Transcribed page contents
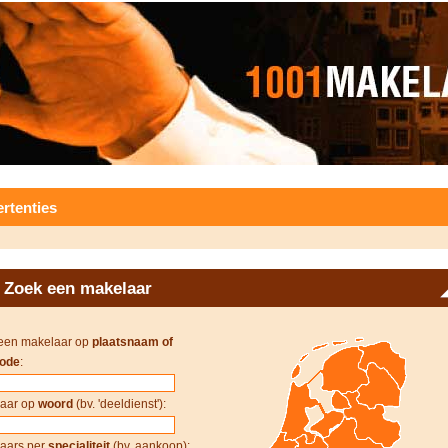
rtenties
Zoek een makelaar
een makelaar op
plaatsnaam of
ode
:
aar op
woord
(bv. 'deeldienst'):
aars per
specialiteit
(bv. aankoop):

Work instruction:
Copy the entries precisely, images excluded.

Expected answer:
rtenties
Zoek een makelaar
een makelaar op
plaatsnaam of
ode
:
aar op
woord
(bv. 'deeldienst'):
aars per
specialiteit
(bv. aankoop):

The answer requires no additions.